Maybe, but I saw the film's theme as dramatizing a valid point: Any sophisticated program is going to have capabilities that most of its day-to-day users are unaware of and that ignorance can cause huge problems.

In 2006, current Web capabilities are rapidly growing and few users understand how much data is being collected and potentially shared. That's a lesson learned this week by the Washington Post.

The Post has extensive experience protecting confidential sources. As journalists, we know the clues people look for in our stories to try and identify confidential sources, and we avoid them.

When the newspaper posted pictures to accompany the story, they included metatag info that identified the source's location as a particular small town, making the source's identity easy to guess given all of the details in the story.

When the photo department placed that information on the image for its catalog purposes, didn't it realize it would be world-viewable? How many retail IT execs would have thought of that?

Another good example: A recently published book called SpyChips discussed privacy concerns about RFID. But one tactic that the authors (including someone finalizing a Harvard doctorate program) used was to go to various vendor sites and—so help me—type in the word "confidential." Sure enough, certain sites then displayed confidential documents.

In doing lots of Web searches, I found various internal memos and documents that were archived for a company's internal review and no one realized they'd be discovered by search engines.

Far too many Web managers have faith in what is known as security by obscurity, which essentially means that a piece of content can't be found unless the user knows the exact URL path or finds a link to the document somewhere.

That approach may be fine for a casual site visitor checking out your electronic storefront, but if someone searches for a word included in that document, you're toast.

The reflexive response to security by obscurity is to stick a password on the front page of that document. The problem is that many sites do not properly set up their password security.
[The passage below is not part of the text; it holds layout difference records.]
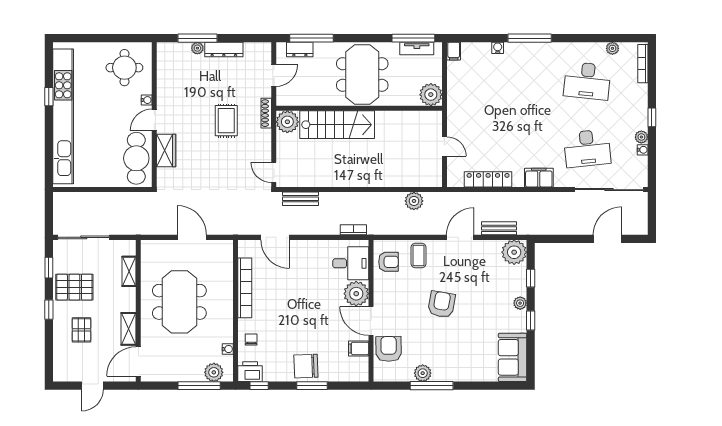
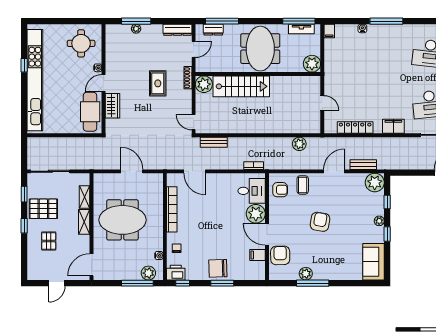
dresser: (224, 49) -> (177, 30), moved
meeting table: (179, 302) -> (122, 220), turned 90
shelving: (128, 329) -> (84, 222), moved

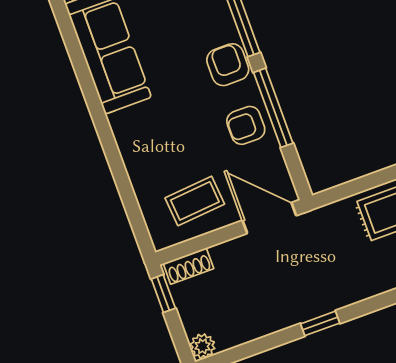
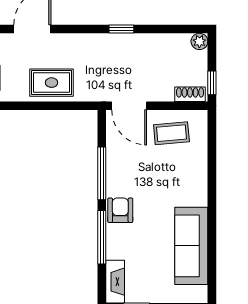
armchair: (228, 65) -> (120, 210), turned 180
armchair: (246, 125) -> (123, 169), removed

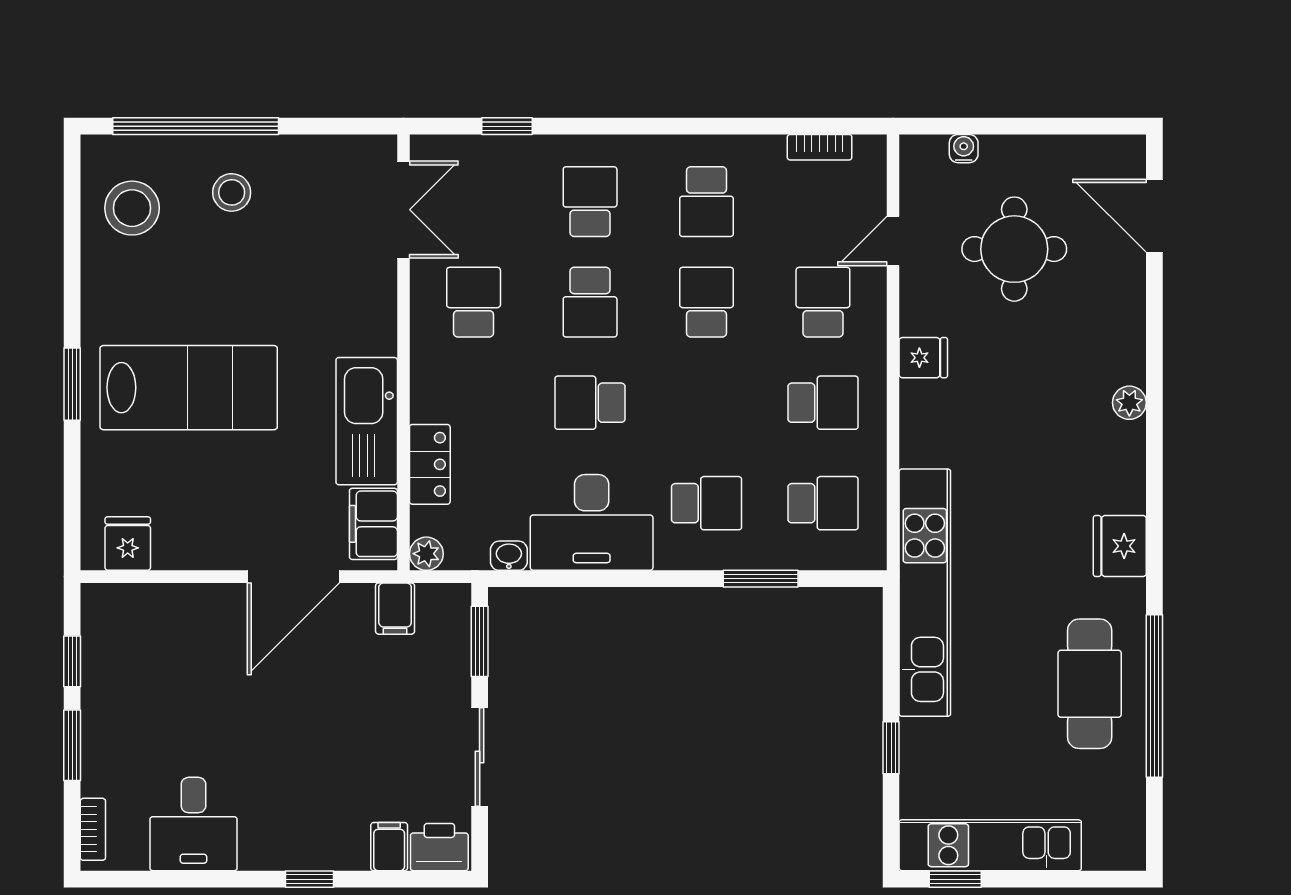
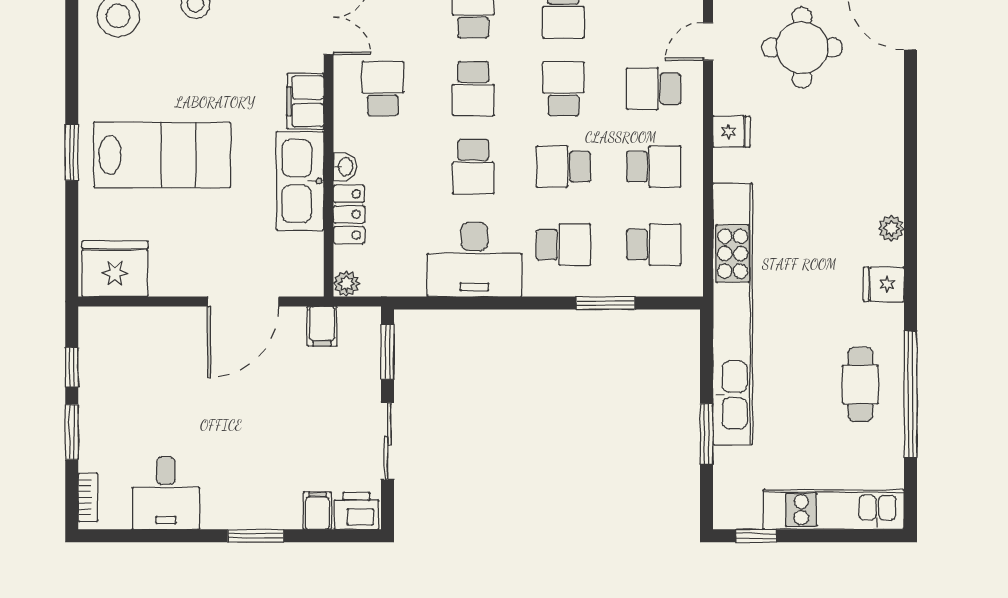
school desk: (823, 302) -> (654, 89), turned -90
school desk: (590, 403) -> (473, 167), turned -90
school desk: (707, 403) -> (563, 167), added
plant: (1129, 403) -> (891, 228), moved
filing cabinet: (373, 524) -> (305, 101), moved
fridge: (128, 544) -> (115, 269), width x1.88, depth x1.34
fridge: (1120, 546) -> (884, 284), width x0.72
washbasin: (509, 556) -> (345, 167), moved, turned 90
kitchen unit: (925, 593) -> (733, 314), width x1.36
cafe table: (1090, 684) -> (860, 384), width x0.73, depth x0.74
window: (891, 748) -> (706, 434), width x1.50
kitchen unit: (990, 845) -> (834, 510), moved
window: (309, 879) -> (256, 536), width x1.50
Done quickly, the password can block someone who tries to click on that document's front door, but if a search engine's spider hits every other possible combination, it might get through to some of the internal pages.

I saw this recently on a site that had a large number of audio files (it was a post-production Web cast) and a mandatory registration page associated with the link to go to that collection of audio links.

That mandatory reg page was comparable to a password in that it was a script that required a specific response before it would allow anyone through.

The problem was that the site needed to password protect each and every file within that site.

Another scary piece of Web magic: GoogleDesktop. That is an amazing piece of software. When I started using it, it wonderfully archived tons of files and images and E-mails. But I was startled during one search when it found someone's phone number that had only existed in a brief IM exchange I had had weeks earlier and then deleted.

Of course, there's the well-publicized Microsoft Office revision changes, which are often retained, even when invisible. Those documents can only reveal changes, but who the document had been sent to and lots of other great details that few people realize are being transmitted to clients and suppliers and anyone else on their distribution list.

Google's own CEO—Eric Schmidt—learned that lesson the hard way in March when he used Microsoft Office. Specifically, his data costume reveal was when he posted some PowerPoint slides he had used for an analyst presentation. The slides included speaker notes that revealed a theretofore secret plan to replicate a user's entire harddisk on Google servers.

The more sophisticated and automated Web programs get, the more data they'll need and that means the more data it might inadvertently share.

It's something to consider before you send your boss an accidental nastygram, your wife a love letter that originally had someone else's name on it and your customers information revealing your markup.

You do that a few times in a day and WarGames' version of global thermonuclear war will start to look appealing.